Chinese venture capital activity has perked up, with funds raising $1.07 billion in Q1 and venture-backed IPOs reaping $2.05 billion, in the run-up to the much-anticipated listing of Alibaba in New York.
The $1.07 billion was raised by six venture funds that closed during the quarter, which is up 37% from Q4 2013, according to Dow Jones Venture Source research.
Qiming Venture Partners, based in Shanghai, led VC activity during the quarter, raising $500 million for its fourth VC fund. It was followed by US-based DCM’s seventh China venture fund, which closed at $330 million, and the debut fund of Shanghai’s Banyan Capital, which raised $206 million.
Banyan Capital – a spin-off of mainland VC pioneer IDG Capital Partners – had initially targeted $150 million, but was reportedly oversubscribed after only about two months in the market.
In Q1, 27 VC-backed mainland companies went public, raising a total of $2.05 billion, up 26% from the previous quarter (See graph: Chinese VC-backed IPOs, 2011-14).
Other VC-backed IPOs were considerably smaller, with Neway Valve’s Shanghai listing raising $146 million, while Chenzhou City Jingui Silver Industry’s took in $124 billion from its debut on the Shenzhen Stock Exchange.
The IPOs represent a rebound from Q1 2013 when there were no VC-backed listings in China and only two in the following quarter.
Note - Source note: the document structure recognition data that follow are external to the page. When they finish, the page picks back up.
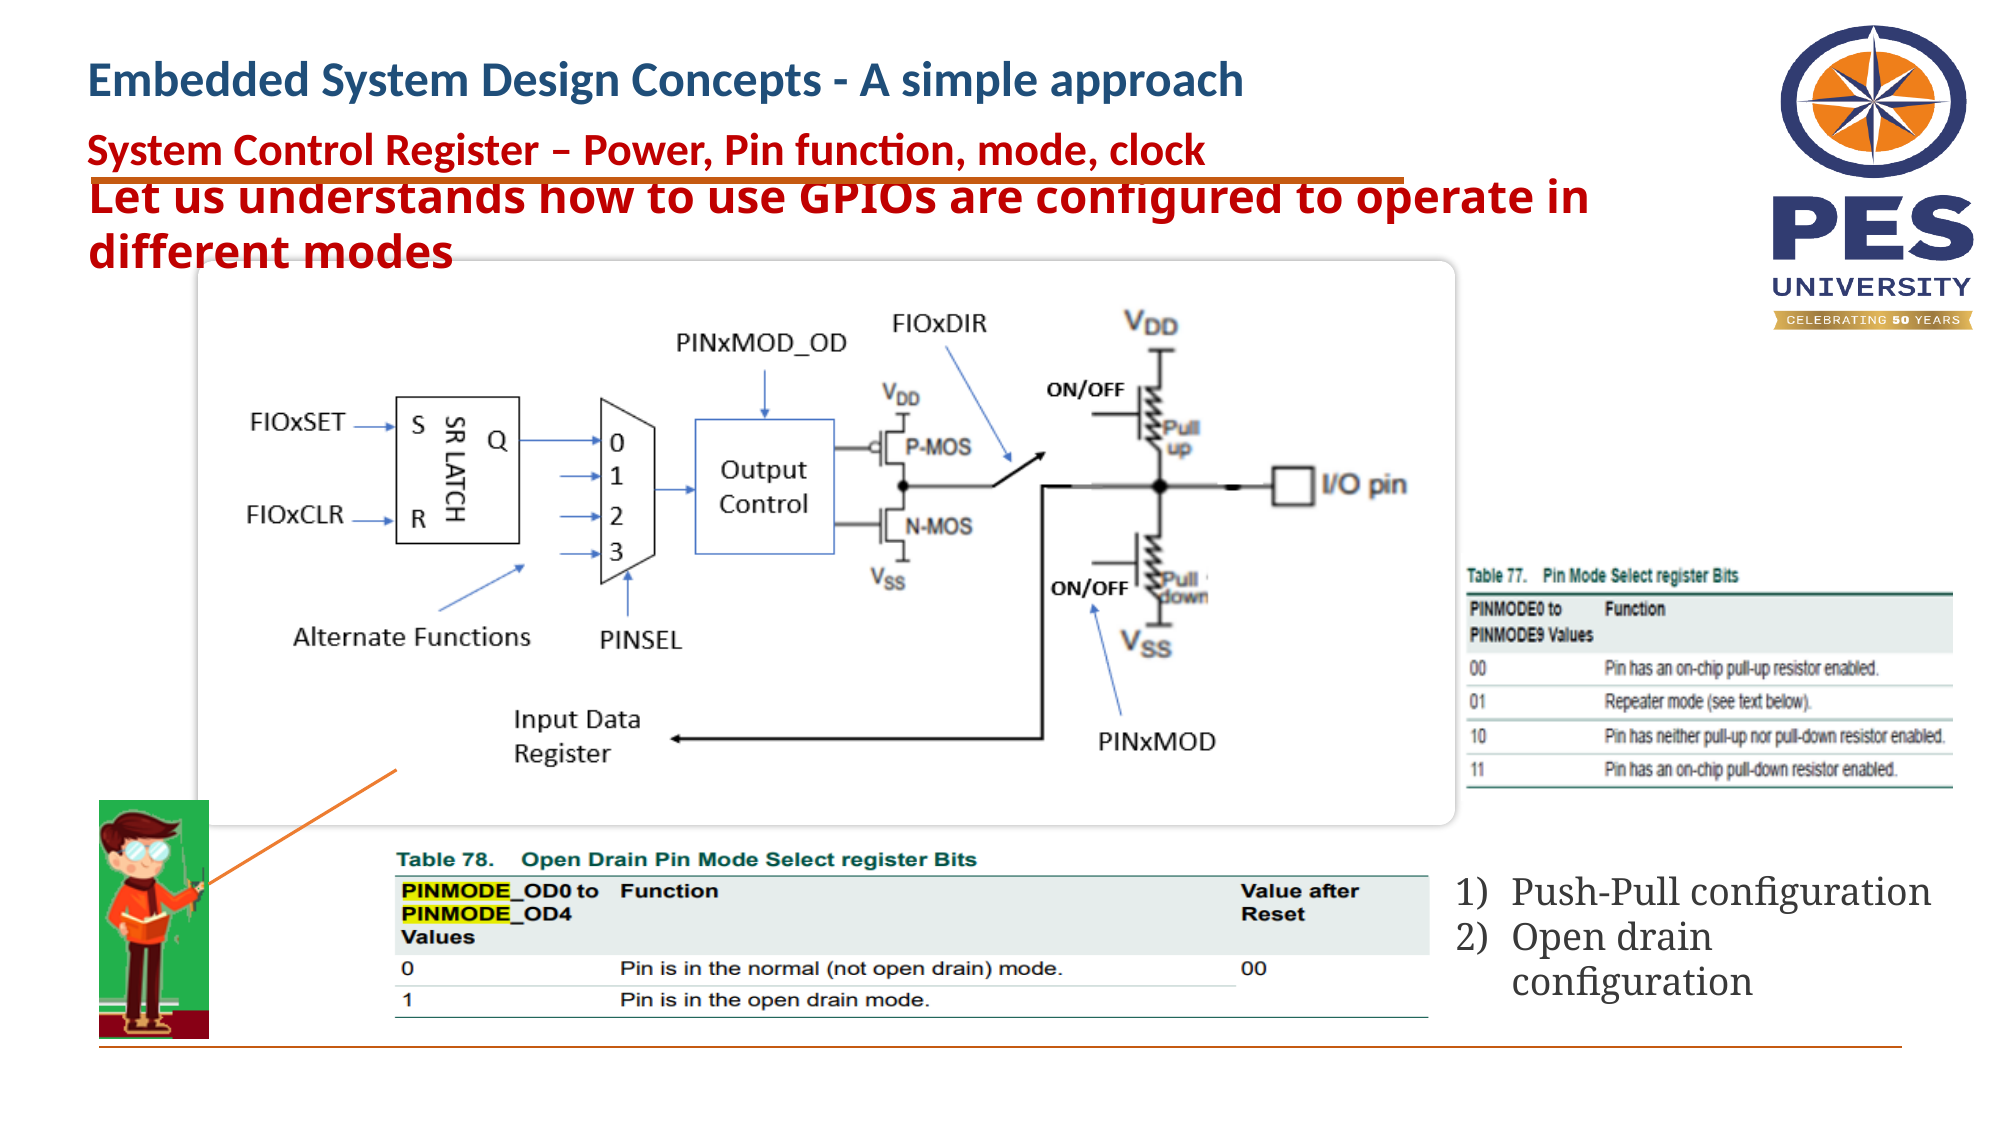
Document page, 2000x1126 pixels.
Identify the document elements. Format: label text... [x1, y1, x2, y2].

text_box Embedded System Design Concepts - A simple approach [72, 38, 1303, 114]
picture [1461, 553, 1953, 801]
picture [99, 800, 209, 1039]
text_box [1266, 250, 1532, 378]
text_box System Control Register – Power, Pin function, mode, clock [71, 111, 1260, 183]
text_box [208, 769, 397, 885]
text_box [1266, 190, 1532, 194]
picture [1773, 25, 1974, 330]
picture [386, 841, 1439, 1020]
text_box Let us understands how to use GPIOs are configured to operate in different modes [73, 194, 1605, 250]
picture [229, 292, 1424, 794]
text_box Push-Pull configuration Open drain configuration [1440, 860, 1978, 1011]
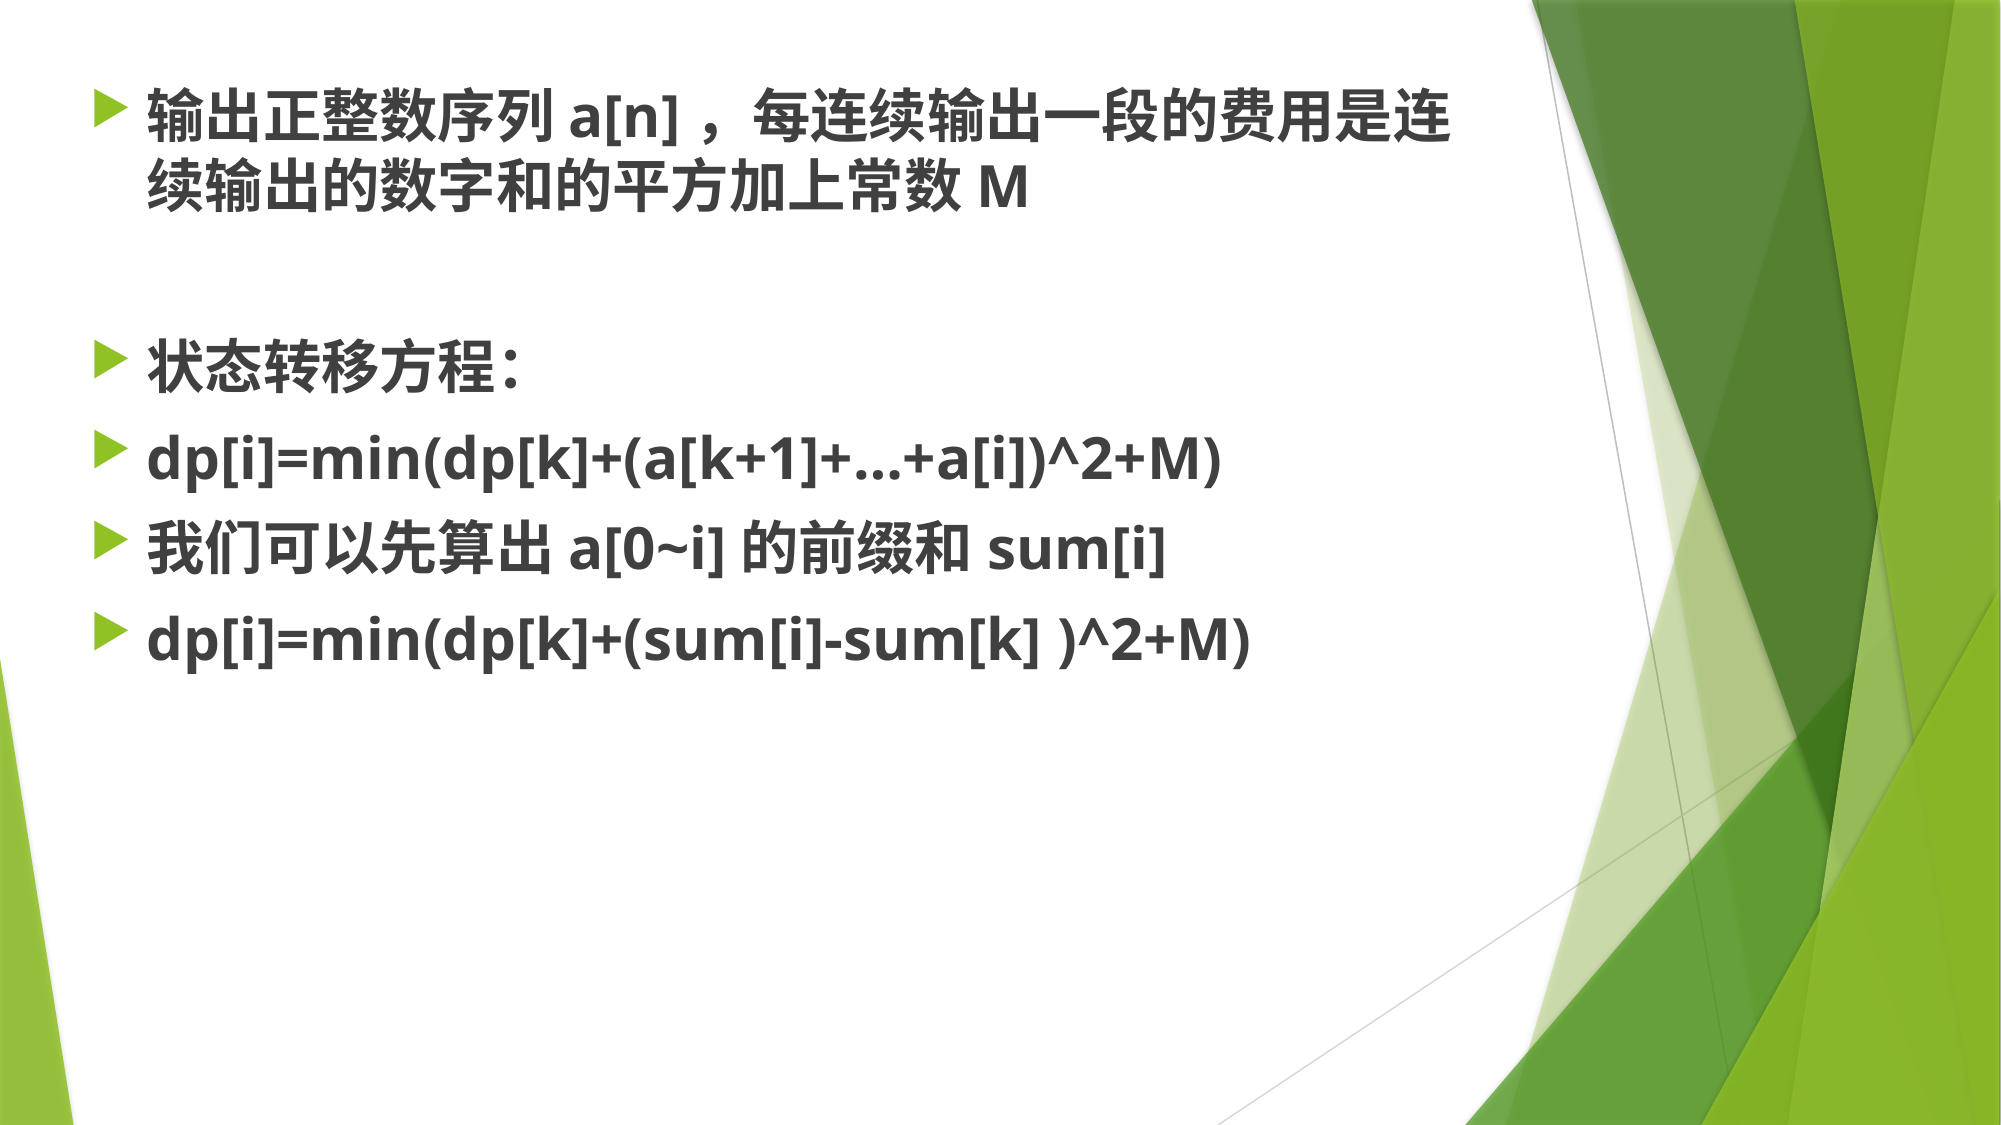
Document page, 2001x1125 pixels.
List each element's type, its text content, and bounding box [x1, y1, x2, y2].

list 输出正整数序列a[n]，每连续输出一段的费用是连续输出的数字和的平方加上常数M 状态转移方程： dp[i]=min(dp[k]+(a[k+1]+…+a[i])^2+M) 我们可以先算出a[0~i]的前缀和sum[i] dp[i]=min(dp[k]+(sum[i]-sum[k] )^2+M) [75, 71, 1486, 1048]
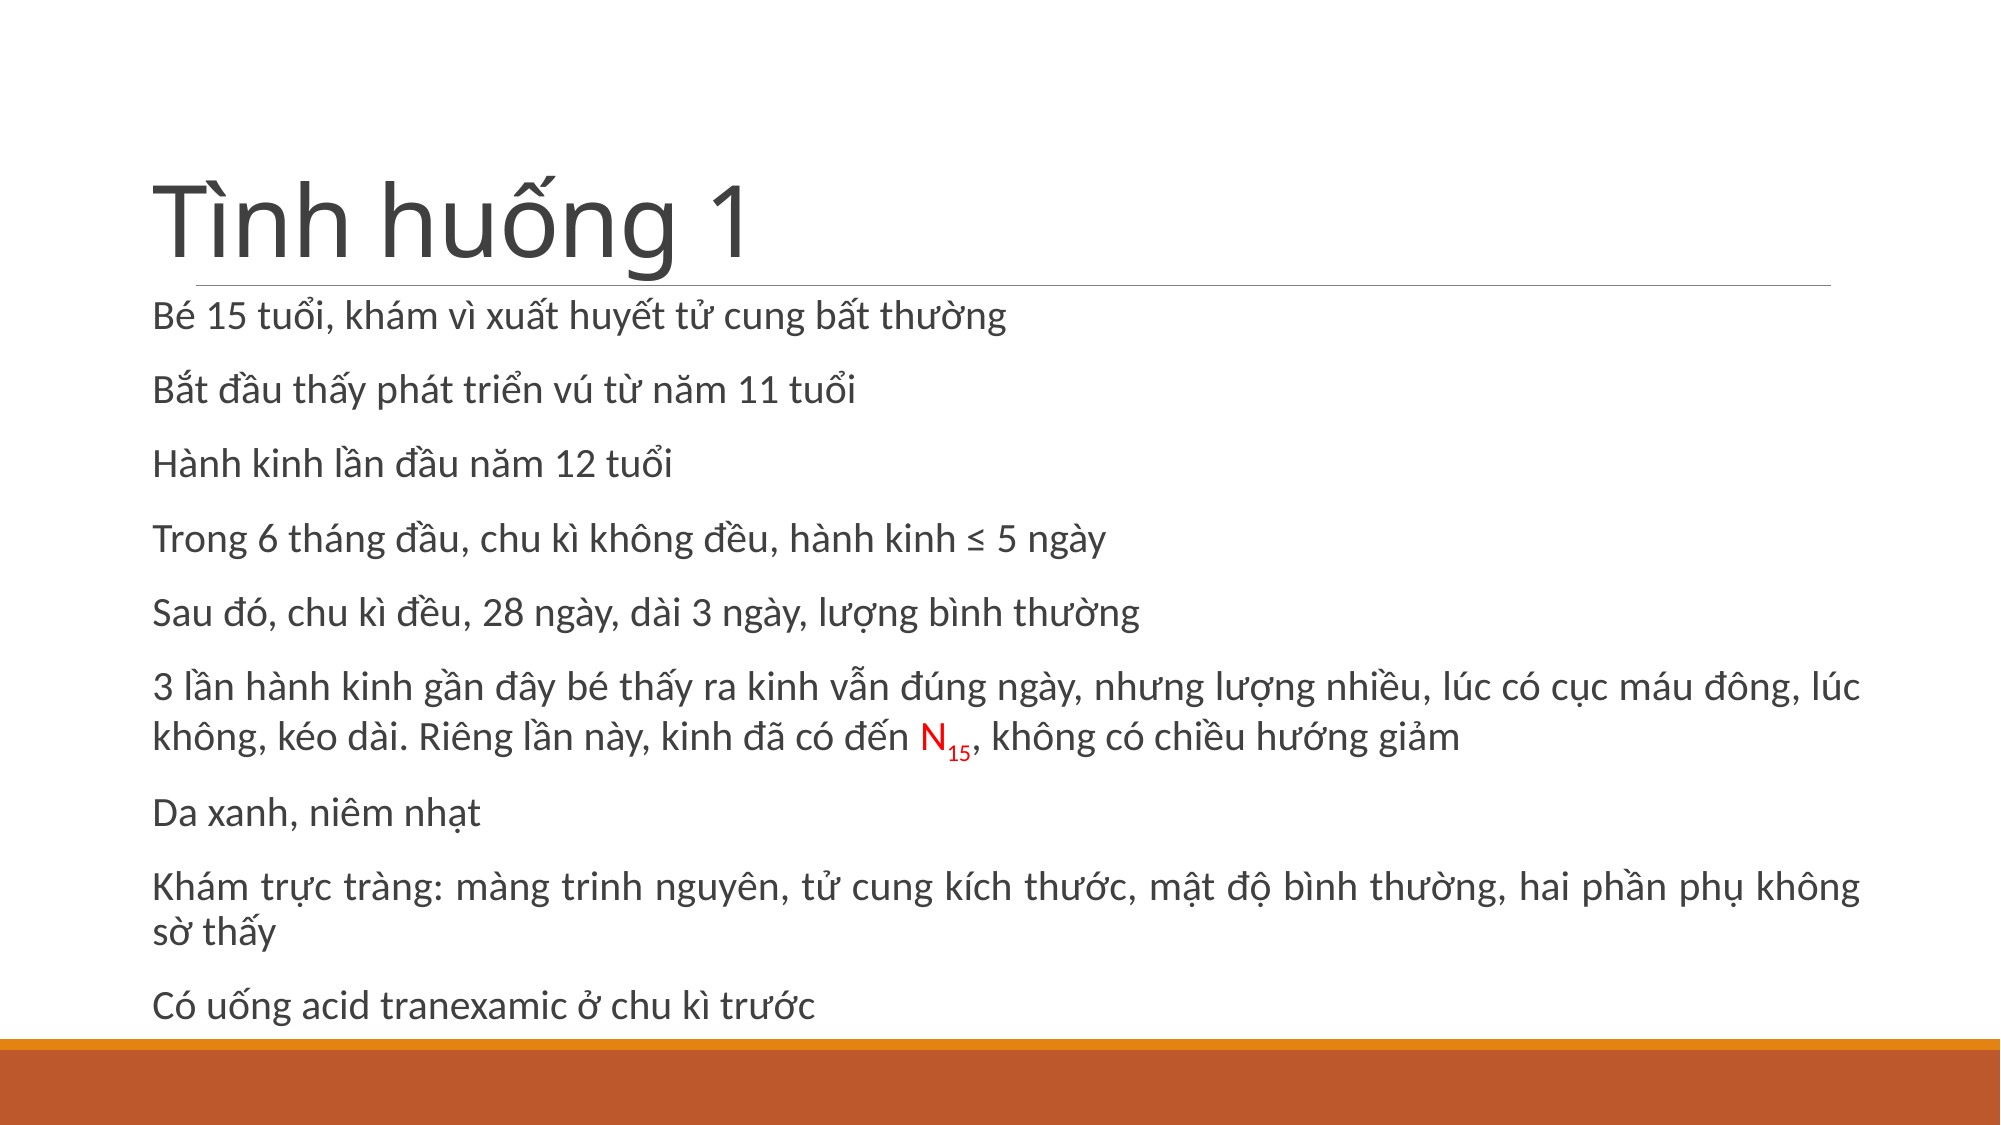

A bottleneck in mainland listings had effectively closed the most widely-used exit strategy for many VC and private equity firms in the market.
The return of the IPO exit route may have helped boost investments into mainland VC-backed companies, which in Q1 totalled $2 billion through 90 deals. It represents a 55% increase in capital inflows from the previous quarter.
Companies in the consumer services sector accounted for $1.4 billion of the amount of invested in VC-backed companies, followed by IT ($398 million) and business and financial services ($221 million).
However, Dow Jones Venture Source’s classification of consumer services includes operators of online retail businesses, including electronic commerce sites.
The biggest deal among all VC-backed companies in Q1 was a $400 million investment by Tencent Holdings into Shanghai Hantao Information Consultancy. The latter operates the popular website Dianping.com, China’s largest consumer review website.
Bullish investor sentiment towards mainland online consumer businesses were buoyed last year with the IPO plans of Alibaba – China’s biggest e-commerce retailer, which is expected to raise up to $25 billion this year through a US listing.
However, valuations of mainland online businesses may be dampened by an ongoing global tech stock rout, which saw the stock of Hong Kong-listed Tencent – which operates the WeChat mobile messaging platform – drop 6.7% on April 11.